Mercredi le 8 mars dernier, journée mondiale de la femme, je
lisais un article sur le Mont Athos en Grèce. Cet
emplacement est habité par une vingtaine de communautés
religieuses orthodoxes. Mais il y a un hic. Tous, ou plutôt
toutes, ne peuvent y accéder. En effet, ce lieu est interdit
aux femmes et aux animaux femelles. Il faut préserver la
sainteté du lieu semble-t-il. Une tradition qui remonte à
l’an 1045. Un moine qui y habite a affirmé qu’il en sera
ainsi pour toujours! Il y a des traditions difficiles à
changer. On le constate dans d’autres situations interdites
à la femme par la tradition. Comment peut-on encore
s’imaginer... en 2006...
L’évangile de
la fin de semaine dernière raconte que Jésus amène trois
apôtres sur le mont Thabor pour y être transfiguré devant
eux. La montagne, c’est le lieu de la rencontre mystique.

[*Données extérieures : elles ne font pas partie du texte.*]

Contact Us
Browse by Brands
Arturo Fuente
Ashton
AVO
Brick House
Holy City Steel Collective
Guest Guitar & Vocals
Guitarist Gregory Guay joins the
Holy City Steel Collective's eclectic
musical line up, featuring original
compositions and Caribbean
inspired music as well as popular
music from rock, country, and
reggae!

Mais tous et toutes nont pas accès au mont Thabor.
Heureusement,
une autre montagne s’offre à tous et toutes, sans
discrimination. René Chabrier crit : « Chacun de nous a sa
Sainte Montagne dans son coeur, car le royaume de Dieu est
en nous ». C’est vrai, si nous prenons le temps de nous
arrêter pour vivre l’intériorité, si nous prenons le temps
de descendre dans notre coeur, nous pourrons gravir cette
Montagne Sainte en nous.
Que cette
montagne est belle en nous, comment peut-on s’imaginer se
priver de la monter pour y vivre une rencontre qui
transfigure notre vie. En regardant le mont Orford, je me
dis souvent : il faudrait bien que je retourne y faire une
escalade. Cela fait tellement de bien. Un jour... En
attendant, tous les jours, je me pratique à gravir ma
Montagne Sainte dans mon coeur. Goûtez encore pour la
première fois à cette ascension dans votre coeur. Vous
verrez, votre montagne vous réserve toujours un visage neuf
si vous savez regarder et écouter. Bonne randonnée!